Hustenbonbons packt man besser nur beim Crescendo aus
Warum sind viele Besucher in einigen Opernaufführungen so laut? Ein Betrachtung über das Phänomen der Nebengeräusche.
Oper – bei diesem Wort denkt man an bordeauxrote Sitze, vergoldete Balustraden, edel gewandete Damen und Herren, kurz: an eine äußert steife Veranstaltung. Doch dieses Bild trügt. In der Oper wird gelacht, geweint, geschmust und geküsst. Und das nicht nur auf der Bühne: Auch im Publikum finden sich die Emotionen wieder, die vorn in bunten Kostümen gezeigt werden. Und das ist schön! Denn der Musik- und Schauspielgenuss soll nichts Klinisches sein, sondern darf die Gemüter des Publikums erregen. Doch neben dezentem Gekuschel und Gestreichel macht sich im Parkett und auf den Rängen auch stö- rendes Betragen breit.
So auch neulich im Düsseldorfer Opernhaus bei „Ariadne auf Naxos“. Da wurde gehustet, geknistert, geklickert und geplappert, was das Zeug hält. Klar: Wer erkältet ist, muss husten und soll mit einem Bonbon Abhilfe schaffen. Und natürlich zeugt es von ökologischem Bewusstsein, wenn die Hustendrops nicht aus einer Plastikverpackung gepfriemelt werden müssen, sondern sich in einem Metallkästchen befinden. Problematisch wird es nur, wenn das Geklicker während eines Pianissimo ertönt und wie die nahende Apokalypse klingt. Ein Ausweg: Vielleicht lässt sich das Dragee ja auch während eines Crescendo aus der Verpackung befreien. Natürlich nur, wenn der Hustenreiz es zulässt; schließlich soll niemand im Konzertsaal umkommen.
Sind diese allzumenschlichen Huster mit ein wenig Goodwill zu verschmerzen, gibt es jedoch auch Verhaltensweisen, die selbst den gutmütigsten Opernbesucher auf die Palme bringen, etwa der ungewollte Audiokommentar. Immer wieder lassen sich Besucher zu Gesprächen während der Aufführung hinreißen. Und oftmals werden dabei Informationen à la „Da liegt ein großes Wollknäul auf der Bühne“ausgetauscht. Das ist korrekt, denn wie es sich für die kretische Königstochter gehört, hielt sie den nach ihr benannten Faden in Händen. Doch der Kommentar vermindert den akustischen Genuss der Umsitzenden. Mitunter sind diese Opernbesucher aber gewieft und verfallen auf eine List: Ähnlich wie ihre rücksichtsvollen, hustenden Compagnons warten sie, bis sich das Orchester ins Fortissimo schraubt, um den störenden Einfluss ihrer Rede möglichst gering zu halten. Doch damit haben sie die Rechnung ohne die Physik gemacht. Denn steigt die Lautstärke, muss logischerweise auch lauter gesprochen werden, damit der Sitznachbar auch versteht.

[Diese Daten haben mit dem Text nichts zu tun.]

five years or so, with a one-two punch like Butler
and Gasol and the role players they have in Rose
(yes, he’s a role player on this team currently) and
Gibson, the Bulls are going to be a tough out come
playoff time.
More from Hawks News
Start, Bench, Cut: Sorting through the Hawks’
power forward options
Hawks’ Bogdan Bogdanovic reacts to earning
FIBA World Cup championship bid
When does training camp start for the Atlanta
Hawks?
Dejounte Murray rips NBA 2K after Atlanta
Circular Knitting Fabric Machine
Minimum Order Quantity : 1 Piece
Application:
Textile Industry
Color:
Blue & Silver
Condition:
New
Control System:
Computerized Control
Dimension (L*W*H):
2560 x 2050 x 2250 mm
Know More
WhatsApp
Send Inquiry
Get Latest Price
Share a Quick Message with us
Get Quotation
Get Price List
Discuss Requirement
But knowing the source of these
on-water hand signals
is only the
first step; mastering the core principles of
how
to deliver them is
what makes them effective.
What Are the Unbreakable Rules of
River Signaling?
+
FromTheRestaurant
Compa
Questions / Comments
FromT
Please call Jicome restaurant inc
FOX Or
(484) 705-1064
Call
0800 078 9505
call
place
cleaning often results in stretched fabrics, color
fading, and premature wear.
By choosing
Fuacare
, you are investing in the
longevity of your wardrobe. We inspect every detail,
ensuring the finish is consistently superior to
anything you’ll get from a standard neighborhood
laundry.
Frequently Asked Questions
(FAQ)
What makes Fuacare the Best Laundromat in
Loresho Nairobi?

Es ist also egal, ob piano oder forte – der Dialog mit dem Nachbarn ist stets hörbar. Das ist ein Qualitätsmerkmal des Abends: Regt die Aufführung zu Gesprächen an, hat die Oper ein Ziel erreicht. Doch müssen die Gedanken stante pede kundgetan werden? Bequemer ist es, sich nicht in gepresstem Flüsterton, sondern entspannt in der Pause über die Einfälle des Regisseurs auszulassen. Gleichzeitig kann man dabei mit einem Glas Bier, Wein oder Wasser die Kehle anfeuchten, um auch die verbleibenden Akte ruhigen Halses genießen zu können.